Exercise objective:
What number of lines in the data below contain the string "Honda"? Answer with that number alone.

[Stored dataset items]

┌──

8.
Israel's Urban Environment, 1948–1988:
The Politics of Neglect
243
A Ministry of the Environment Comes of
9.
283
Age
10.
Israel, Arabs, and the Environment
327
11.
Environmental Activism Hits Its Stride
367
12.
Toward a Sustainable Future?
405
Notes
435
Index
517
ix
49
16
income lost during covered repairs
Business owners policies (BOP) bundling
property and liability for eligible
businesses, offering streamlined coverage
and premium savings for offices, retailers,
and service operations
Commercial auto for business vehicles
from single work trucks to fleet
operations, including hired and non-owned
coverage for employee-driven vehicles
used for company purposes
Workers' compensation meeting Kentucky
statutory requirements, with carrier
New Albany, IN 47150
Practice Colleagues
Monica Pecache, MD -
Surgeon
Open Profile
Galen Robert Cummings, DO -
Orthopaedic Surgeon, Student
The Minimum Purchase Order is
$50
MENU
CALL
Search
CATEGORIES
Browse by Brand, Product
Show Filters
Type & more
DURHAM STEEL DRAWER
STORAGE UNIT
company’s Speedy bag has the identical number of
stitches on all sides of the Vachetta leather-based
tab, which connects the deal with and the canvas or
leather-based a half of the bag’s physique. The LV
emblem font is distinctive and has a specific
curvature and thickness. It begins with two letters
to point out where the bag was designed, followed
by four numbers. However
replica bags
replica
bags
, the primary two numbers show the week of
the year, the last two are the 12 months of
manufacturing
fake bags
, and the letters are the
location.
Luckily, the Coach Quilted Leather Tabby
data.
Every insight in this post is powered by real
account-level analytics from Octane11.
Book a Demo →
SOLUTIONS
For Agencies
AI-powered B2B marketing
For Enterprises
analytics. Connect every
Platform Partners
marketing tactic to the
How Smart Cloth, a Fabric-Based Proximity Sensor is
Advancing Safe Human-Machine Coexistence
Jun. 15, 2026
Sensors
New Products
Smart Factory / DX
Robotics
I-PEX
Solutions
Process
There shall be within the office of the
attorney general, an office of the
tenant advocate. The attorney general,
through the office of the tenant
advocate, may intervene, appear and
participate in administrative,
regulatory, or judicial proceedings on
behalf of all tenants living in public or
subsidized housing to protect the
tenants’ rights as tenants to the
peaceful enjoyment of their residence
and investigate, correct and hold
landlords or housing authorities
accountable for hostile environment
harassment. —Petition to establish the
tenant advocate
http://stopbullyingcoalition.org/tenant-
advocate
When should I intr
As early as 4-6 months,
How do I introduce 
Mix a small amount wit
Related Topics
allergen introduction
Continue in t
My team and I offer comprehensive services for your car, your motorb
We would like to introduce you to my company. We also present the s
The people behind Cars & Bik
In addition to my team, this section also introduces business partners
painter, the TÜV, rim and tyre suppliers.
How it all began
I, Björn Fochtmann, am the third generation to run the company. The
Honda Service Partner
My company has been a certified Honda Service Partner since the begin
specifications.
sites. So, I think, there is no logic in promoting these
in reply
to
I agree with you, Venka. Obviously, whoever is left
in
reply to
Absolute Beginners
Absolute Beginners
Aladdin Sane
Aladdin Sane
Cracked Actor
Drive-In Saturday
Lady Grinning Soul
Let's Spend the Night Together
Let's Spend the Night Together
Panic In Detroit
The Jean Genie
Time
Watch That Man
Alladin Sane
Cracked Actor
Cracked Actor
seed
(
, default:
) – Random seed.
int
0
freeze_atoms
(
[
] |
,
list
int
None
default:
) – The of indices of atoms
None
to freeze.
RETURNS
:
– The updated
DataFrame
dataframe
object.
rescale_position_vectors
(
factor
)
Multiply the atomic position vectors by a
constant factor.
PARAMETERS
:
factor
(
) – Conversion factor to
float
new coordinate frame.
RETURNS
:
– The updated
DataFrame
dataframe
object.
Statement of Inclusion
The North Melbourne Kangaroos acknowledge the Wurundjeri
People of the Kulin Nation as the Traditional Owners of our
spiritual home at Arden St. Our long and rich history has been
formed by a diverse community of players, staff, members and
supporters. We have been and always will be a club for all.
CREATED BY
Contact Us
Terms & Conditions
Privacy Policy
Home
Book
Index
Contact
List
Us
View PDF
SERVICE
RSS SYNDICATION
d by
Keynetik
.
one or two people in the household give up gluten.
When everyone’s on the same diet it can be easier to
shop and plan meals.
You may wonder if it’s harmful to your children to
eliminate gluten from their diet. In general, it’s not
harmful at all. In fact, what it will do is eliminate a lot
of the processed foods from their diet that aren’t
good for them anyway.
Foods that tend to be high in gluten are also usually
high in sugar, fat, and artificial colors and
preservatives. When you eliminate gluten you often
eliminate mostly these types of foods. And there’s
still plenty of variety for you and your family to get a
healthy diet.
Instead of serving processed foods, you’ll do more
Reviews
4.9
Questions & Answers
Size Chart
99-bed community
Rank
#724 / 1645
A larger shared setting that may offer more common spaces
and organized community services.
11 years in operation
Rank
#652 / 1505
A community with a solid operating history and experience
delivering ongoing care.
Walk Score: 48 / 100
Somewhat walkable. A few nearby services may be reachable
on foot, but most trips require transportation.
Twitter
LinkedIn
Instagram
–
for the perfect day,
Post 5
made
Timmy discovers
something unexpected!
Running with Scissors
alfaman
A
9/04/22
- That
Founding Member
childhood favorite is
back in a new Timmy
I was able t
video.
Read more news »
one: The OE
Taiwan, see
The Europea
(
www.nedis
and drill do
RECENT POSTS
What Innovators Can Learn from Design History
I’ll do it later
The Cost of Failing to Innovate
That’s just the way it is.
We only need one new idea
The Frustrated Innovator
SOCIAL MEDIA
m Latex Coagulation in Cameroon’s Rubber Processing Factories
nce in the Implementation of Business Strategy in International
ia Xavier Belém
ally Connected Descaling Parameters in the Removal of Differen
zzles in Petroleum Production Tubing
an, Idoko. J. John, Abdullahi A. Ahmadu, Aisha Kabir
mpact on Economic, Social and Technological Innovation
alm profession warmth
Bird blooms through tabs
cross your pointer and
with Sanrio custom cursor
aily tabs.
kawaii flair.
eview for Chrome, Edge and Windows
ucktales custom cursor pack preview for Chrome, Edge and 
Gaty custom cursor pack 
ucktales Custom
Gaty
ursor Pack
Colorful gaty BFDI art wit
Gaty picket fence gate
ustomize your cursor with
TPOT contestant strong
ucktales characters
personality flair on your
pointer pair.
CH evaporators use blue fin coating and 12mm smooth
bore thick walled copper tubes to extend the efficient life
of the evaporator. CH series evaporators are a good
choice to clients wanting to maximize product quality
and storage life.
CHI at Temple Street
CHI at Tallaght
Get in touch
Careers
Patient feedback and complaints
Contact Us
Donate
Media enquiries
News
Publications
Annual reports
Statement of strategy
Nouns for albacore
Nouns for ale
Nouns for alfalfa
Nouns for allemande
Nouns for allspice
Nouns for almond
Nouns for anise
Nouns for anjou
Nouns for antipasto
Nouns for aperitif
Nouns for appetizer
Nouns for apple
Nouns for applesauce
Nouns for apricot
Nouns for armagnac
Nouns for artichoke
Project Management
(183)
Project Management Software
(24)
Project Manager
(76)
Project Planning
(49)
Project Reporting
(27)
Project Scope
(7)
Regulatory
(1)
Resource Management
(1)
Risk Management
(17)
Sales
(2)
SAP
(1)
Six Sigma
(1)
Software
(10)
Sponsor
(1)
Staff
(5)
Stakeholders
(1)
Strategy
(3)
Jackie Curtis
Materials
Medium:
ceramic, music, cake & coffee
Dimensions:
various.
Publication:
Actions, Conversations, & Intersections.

└──

Task result:
2